## Aim of the task
Turn every line of the listing below into a numbered list, skipping blank lines. Keep the pictures out of your answer.
--- START ---
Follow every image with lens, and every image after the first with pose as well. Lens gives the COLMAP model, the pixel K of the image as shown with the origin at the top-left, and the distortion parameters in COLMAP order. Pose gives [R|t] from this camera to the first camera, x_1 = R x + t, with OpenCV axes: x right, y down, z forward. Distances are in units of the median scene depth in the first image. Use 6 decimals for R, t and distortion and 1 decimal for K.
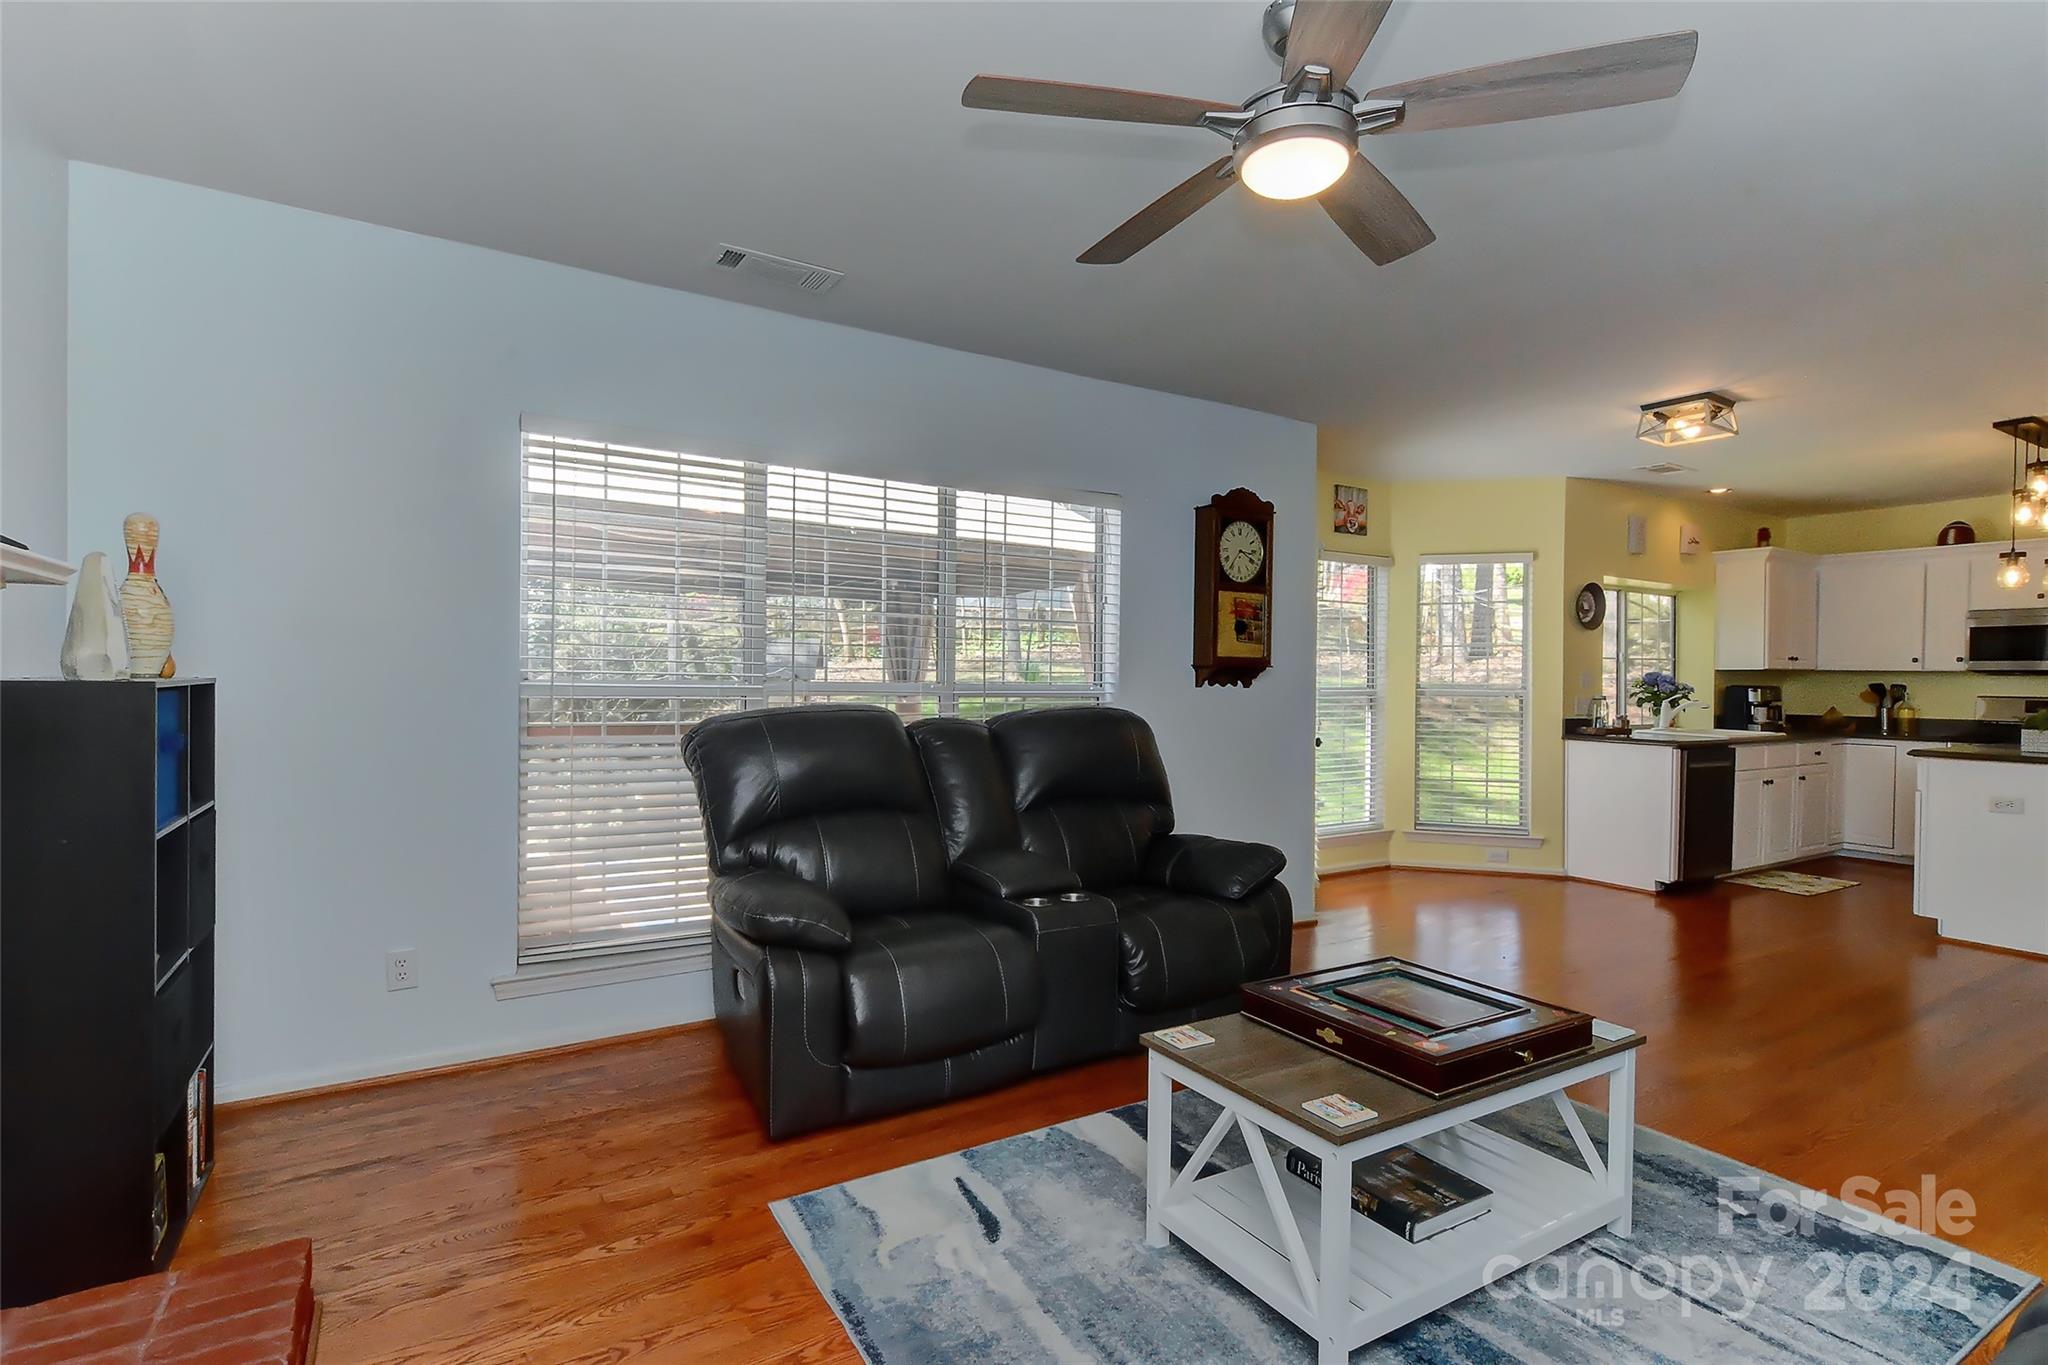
lens RADIAL K [[986.6, 0, 1016.9], [0, 986.6, 685.2], [0, 0, 1]] dist [0.004621, -0.000975]
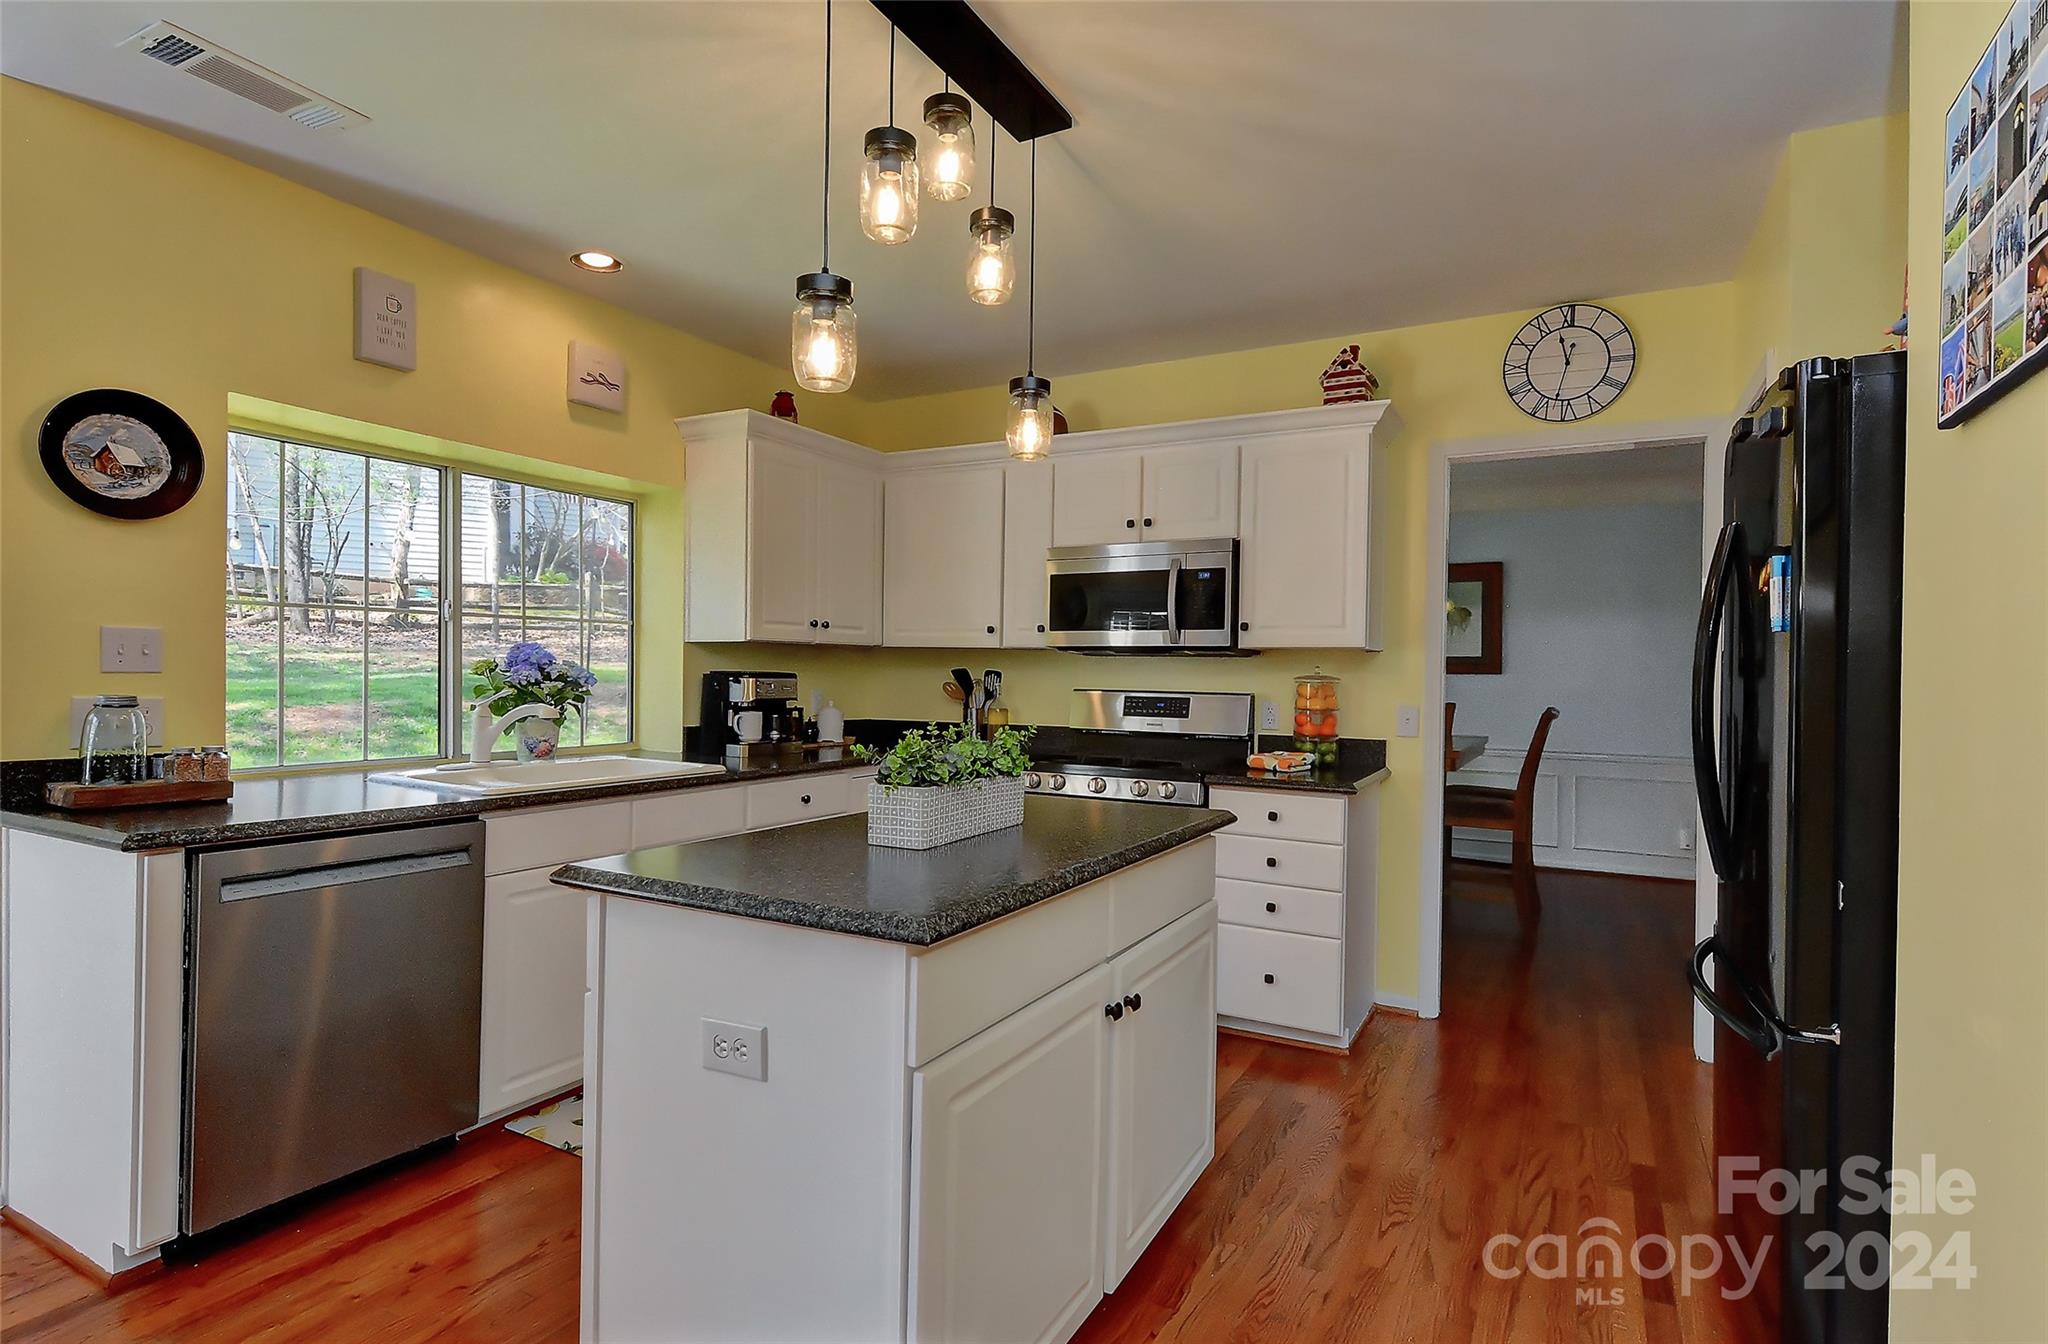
lens RADIAL K [[1027.3, 0, 1010.3], [0, 1027.3, 686.5], [0, 0, 1]] dist [0.000959, -0.002466]
pose [[0.872120, -0.006742, 0.489246, 0.605003], [0.002572, 0.999954, 0.009196, 0.003134], [-0.489286, -0.006762, 0.872097, 0.448314]]
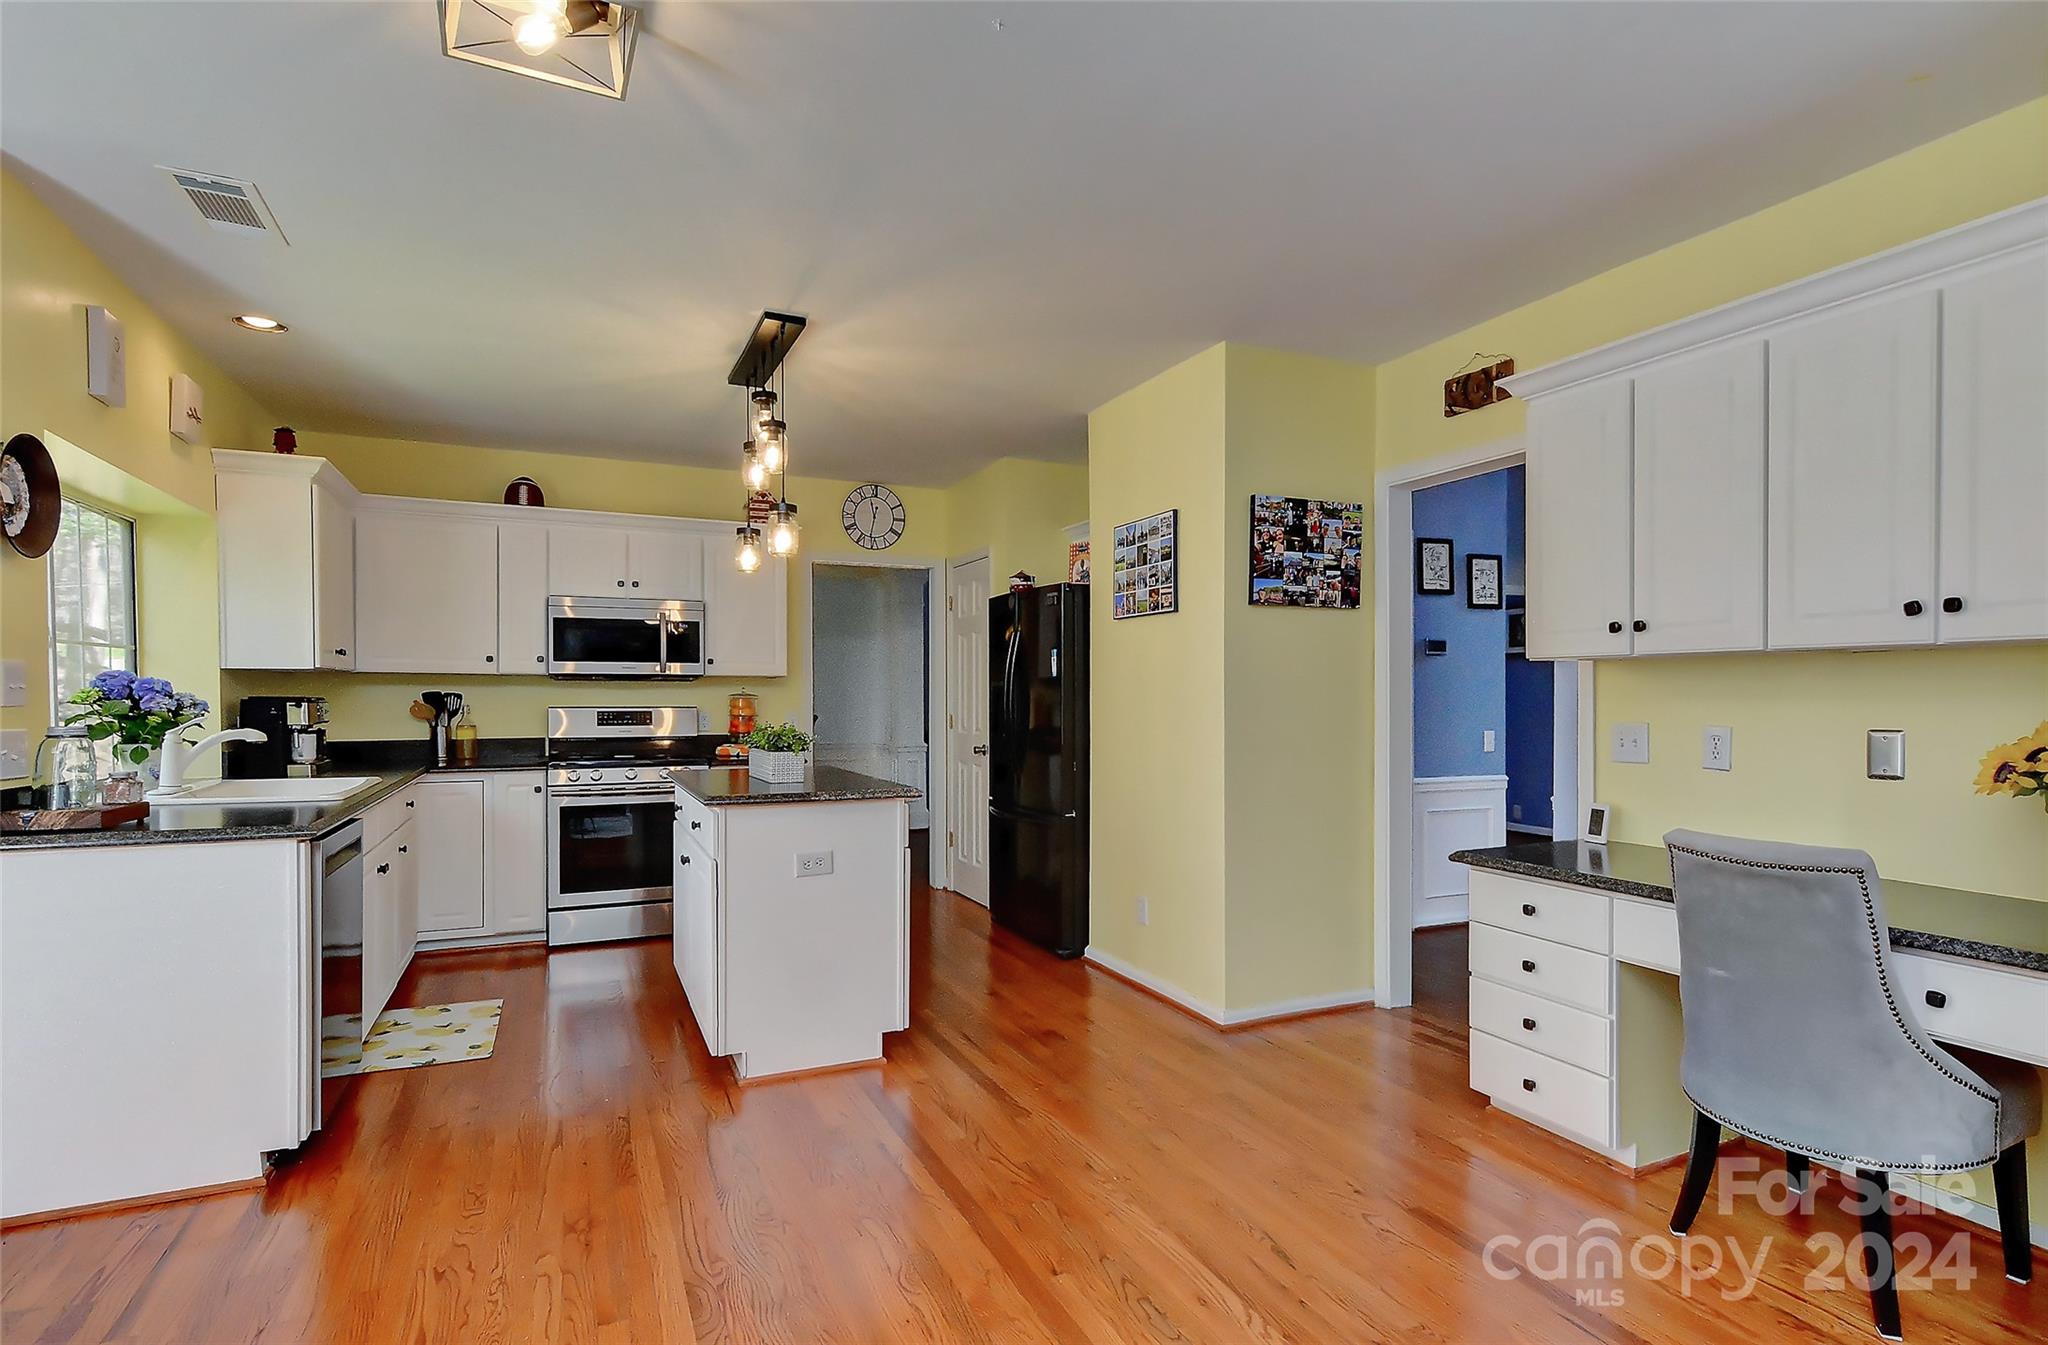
lens RADIAL K [[1027.3, 0, 1062.3], [0, 1027.3, 718.0], [0, 0, 1]] dist [0.000959, -0.002466]
pose [[0.107327, -0.034000, 0.993642, 0.203471], [0.012809, 0.999379, 0.032813, -0.001535], [-0.994141, 0.009206, 0.107696, 0.495899]]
--- END ---
## Exercise output
1. Follow every image with lens, and every image after the first with pose as well. Lens gives the COLMAP model, the pixel K of the image as shown with the origin at the top-left, and the distortion parameters in COLMAP order. Pose gives [R|t] from this camera to the first camera, x_1 = R x + t, with OpenCV axes: x right, y down, z forward. Distances are in units of the median scene depth in the first image. Use 6 decimals for R, t and distortion and 1 decimal for K.
2. lens RADIAL K [[986.6, 0, 1016.9], [0, 986.6, 685.2], [0, 0, 1]] dist [0.004621, -0.000975]
3. lens RADIAL K [[1027.3, 0, 1010.3], [0, 1027.3, 686.5], [0, 0, 1]] dist [0.000959, -0.002466]
4. pose [[0.872120, -0.006742, 0.489246, 0.605003], [0.002572, 0.999954, 0.009196, 0.003134], [-0.489286, -0.006762, 0.872097, 0.448314]]
5. lens RADIAL K [[1027.3, 0, 1062.3], [0, 1027.3, 718.0], [0, 0, 1]] dist [0.000959, -0.002466]
6. pose [[0.107327, -0.034000, 0.993642, 0.203471], [0.012809, 0.999379, 0.032813, -0.001535], [-0.994141, 0.009206, 0.107696, 0.495899]]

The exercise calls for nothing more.